**Action item:** In the listing that follows, the range to quote begins at the line that has "29: (48, 305, 6.84)" and ends after the line that has "39: (544, 135, 23.26)"; quote it verbatim and add nothing.

**Given records:**
----

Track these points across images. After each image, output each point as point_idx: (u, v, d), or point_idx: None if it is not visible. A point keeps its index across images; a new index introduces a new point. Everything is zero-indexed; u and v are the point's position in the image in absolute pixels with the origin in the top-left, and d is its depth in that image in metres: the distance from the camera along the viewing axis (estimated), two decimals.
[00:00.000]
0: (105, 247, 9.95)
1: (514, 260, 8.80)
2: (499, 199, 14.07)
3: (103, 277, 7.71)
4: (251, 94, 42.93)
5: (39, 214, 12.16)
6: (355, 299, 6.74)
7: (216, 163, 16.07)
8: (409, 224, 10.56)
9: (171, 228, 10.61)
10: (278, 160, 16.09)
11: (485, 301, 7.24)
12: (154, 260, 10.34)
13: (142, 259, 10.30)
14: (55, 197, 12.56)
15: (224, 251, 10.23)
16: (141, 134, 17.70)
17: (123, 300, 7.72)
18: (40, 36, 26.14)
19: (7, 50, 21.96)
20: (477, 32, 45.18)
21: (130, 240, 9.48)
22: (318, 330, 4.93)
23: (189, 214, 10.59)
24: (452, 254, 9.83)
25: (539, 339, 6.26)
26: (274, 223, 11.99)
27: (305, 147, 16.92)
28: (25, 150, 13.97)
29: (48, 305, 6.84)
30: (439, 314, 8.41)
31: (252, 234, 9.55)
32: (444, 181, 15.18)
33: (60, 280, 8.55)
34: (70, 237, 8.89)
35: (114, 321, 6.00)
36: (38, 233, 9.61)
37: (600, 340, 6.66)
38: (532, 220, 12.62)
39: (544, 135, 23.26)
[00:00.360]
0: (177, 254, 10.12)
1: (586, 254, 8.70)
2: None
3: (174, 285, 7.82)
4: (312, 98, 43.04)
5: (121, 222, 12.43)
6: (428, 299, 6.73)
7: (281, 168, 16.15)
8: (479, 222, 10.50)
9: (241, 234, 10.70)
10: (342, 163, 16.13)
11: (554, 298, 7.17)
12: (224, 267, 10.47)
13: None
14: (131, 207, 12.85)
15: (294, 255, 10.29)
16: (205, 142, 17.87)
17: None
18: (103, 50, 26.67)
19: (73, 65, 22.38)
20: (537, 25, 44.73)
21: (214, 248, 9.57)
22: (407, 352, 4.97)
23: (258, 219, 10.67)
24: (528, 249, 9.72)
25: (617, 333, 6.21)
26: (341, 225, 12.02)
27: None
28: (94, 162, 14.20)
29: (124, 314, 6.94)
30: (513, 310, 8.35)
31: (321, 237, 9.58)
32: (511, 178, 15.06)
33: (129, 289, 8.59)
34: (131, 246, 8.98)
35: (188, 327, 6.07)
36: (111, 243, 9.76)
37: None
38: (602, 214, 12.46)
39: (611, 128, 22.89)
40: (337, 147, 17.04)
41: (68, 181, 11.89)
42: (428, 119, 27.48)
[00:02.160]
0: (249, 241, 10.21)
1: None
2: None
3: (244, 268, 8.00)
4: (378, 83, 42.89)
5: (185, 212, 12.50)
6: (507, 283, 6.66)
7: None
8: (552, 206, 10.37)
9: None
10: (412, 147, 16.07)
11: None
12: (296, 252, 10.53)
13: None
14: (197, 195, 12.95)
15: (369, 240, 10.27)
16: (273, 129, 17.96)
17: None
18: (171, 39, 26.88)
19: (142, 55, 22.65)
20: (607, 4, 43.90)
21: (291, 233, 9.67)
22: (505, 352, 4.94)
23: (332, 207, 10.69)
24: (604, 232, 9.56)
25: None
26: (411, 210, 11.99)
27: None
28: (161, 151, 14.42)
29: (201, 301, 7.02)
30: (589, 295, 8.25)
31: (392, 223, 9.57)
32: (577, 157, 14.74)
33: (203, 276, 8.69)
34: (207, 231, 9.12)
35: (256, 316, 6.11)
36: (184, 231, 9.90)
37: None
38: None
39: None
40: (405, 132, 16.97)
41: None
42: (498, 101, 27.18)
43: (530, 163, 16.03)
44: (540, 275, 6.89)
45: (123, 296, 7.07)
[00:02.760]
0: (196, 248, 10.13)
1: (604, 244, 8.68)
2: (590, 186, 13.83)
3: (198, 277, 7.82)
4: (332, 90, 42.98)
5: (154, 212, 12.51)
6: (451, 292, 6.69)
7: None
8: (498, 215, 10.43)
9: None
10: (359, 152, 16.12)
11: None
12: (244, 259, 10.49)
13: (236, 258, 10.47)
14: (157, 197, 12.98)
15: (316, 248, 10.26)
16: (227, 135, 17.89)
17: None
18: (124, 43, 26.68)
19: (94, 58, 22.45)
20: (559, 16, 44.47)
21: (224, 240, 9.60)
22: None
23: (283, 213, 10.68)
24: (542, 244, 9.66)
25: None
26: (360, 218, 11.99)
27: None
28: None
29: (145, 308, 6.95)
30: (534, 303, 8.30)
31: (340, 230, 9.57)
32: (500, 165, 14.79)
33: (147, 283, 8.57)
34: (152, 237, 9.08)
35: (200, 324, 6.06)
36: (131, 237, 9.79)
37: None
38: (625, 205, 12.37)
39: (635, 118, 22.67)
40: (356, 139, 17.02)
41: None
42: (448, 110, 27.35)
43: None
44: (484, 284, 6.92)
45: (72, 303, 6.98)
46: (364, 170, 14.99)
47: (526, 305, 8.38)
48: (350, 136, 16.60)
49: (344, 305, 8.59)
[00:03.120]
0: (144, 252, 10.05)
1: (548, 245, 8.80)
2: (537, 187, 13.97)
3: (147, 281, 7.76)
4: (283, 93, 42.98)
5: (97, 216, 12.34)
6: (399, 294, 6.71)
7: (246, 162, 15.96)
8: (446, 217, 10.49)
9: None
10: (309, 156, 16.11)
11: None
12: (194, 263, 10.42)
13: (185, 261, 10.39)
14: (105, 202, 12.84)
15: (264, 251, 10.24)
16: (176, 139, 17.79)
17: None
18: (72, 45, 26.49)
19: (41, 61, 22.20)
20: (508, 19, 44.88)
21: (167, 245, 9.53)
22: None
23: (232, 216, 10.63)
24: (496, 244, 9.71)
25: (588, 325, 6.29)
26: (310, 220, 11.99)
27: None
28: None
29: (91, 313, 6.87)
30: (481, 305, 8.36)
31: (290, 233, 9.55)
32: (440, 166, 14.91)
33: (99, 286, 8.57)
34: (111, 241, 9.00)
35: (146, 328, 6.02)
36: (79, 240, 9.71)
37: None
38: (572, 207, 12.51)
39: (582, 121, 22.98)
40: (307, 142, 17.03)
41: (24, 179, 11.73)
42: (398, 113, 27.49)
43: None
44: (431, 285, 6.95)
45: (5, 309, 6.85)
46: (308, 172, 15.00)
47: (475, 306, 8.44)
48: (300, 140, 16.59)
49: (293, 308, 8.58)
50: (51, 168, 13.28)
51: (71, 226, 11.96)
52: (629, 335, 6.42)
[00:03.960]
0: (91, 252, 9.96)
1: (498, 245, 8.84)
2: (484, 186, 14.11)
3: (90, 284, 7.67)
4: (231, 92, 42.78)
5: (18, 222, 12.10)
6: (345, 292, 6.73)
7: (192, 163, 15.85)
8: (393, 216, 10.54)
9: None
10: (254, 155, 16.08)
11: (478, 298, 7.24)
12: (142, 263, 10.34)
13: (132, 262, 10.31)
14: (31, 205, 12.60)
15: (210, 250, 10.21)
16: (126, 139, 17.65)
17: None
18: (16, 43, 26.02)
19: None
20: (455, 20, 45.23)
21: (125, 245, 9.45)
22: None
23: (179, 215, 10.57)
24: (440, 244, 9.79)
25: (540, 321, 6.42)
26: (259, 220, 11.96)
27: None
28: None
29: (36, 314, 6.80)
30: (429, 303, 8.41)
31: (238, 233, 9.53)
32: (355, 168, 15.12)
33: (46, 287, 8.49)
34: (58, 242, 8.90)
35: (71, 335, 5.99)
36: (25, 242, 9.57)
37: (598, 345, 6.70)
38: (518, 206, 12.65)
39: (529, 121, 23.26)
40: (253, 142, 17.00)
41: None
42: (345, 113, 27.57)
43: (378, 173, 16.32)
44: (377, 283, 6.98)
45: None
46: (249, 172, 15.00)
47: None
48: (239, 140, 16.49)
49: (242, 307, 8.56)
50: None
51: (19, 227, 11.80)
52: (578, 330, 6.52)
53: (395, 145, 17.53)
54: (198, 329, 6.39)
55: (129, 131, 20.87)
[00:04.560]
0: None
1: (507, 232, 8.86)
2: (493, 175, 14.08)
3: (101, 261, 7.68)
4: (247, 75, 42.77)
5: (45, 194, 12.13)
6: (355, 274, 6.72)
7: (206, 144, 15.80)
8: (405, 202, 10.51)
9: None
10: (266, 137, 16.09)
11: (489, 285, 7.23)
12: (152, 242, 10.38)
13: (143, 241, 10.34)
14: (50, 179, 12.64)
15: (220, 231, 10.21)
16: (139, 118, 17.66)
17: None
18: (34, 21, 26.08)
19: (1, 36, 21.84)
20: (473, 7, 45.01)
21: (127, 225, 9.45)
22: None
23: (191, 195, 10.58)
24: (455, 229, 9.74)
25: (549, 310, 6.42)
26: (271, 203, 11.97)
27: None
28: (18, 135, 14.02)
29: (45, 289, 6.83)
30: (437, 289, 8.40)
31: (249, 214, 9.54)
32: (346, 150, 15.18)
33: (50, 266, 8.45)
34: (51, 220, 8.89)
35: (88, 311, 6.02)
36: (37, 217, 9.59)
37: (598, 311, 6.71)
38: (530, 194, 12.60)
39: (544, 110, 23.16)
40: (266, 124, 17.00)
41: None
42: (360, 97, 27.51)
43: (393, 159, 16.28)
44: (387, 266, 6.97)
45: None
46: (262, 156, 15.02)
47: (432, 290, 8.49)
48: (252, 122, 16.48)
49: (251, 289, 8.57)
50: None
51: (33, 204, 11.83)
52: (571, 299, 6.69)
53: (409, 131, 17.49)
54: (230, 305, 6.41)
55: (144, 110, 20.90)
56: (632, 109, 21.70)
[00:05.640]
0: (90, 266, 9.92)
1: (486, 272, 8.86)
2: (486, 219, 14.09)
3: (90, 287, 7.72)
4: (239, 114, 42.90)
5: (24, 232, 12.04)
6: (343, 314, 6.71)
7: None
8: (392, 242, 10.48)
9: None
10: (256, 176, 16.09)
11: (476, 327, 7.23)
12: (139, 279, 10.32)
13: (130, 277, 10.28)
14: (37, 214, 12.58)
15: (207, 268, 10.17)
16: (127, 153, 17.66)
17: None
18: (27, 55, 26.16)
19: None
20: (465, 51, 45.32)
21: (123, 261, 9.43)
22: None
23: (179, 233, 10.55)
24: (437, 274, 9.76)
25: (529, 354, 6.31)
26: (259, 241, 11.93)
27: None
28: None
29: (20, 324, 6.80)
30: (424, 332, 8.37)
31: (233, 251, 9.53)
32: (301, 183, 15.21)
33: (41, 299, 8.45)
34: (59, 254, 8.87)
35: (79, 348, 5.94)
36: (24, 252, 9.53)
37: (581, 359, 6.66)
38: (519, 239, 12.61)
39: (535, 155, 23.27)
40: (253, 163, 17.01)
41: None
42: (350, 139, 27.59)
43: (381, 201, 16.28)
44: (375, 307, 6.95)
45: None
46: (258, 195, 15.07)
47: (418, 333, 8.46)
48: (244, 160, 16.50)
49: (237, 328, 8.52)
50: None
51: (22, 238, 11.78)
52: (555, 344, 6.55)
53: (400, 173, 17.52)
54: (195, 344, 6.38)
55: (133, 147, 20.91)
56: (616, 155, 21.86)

----

**Answer space:**
29: (48, 305, 6.84)
30: (439, 314, 8.41)
31: (252, 234, 9.55)
32: (444, 181, 15.18)
33: (60, 280, 8.55)
34: (70, 237, 8.89)
35: (114, 321, 6.00)
36: (38, 233, 9.61)
37: (600, 340, 6.66)
38: (532, 220, 12.62)
39: (544, 135, 23.26)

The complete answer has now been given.